[Dataset entries]
•••••
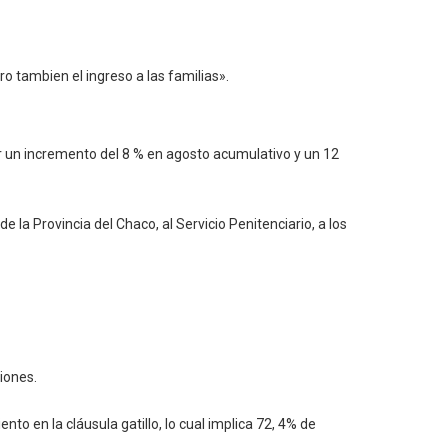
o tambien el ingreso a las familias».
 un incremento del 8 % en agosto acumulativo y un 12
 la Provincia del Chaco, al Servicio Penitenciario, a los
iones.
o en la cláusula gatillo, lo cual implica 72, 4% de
•••••
▶ _Required work_
Quote every line of text in the data above word for word, leaving the pictures out of your answer.

▶ _Result of the exercise_
o tambien el ingreso a las familias».
 un incremento del 8 % en agosto acumulativo y un 12
 la Provincia del Chaco, al Servicio Penitenciario, a los
iones.
o en la cláusula gatillo, lo cual implica 72, 4% de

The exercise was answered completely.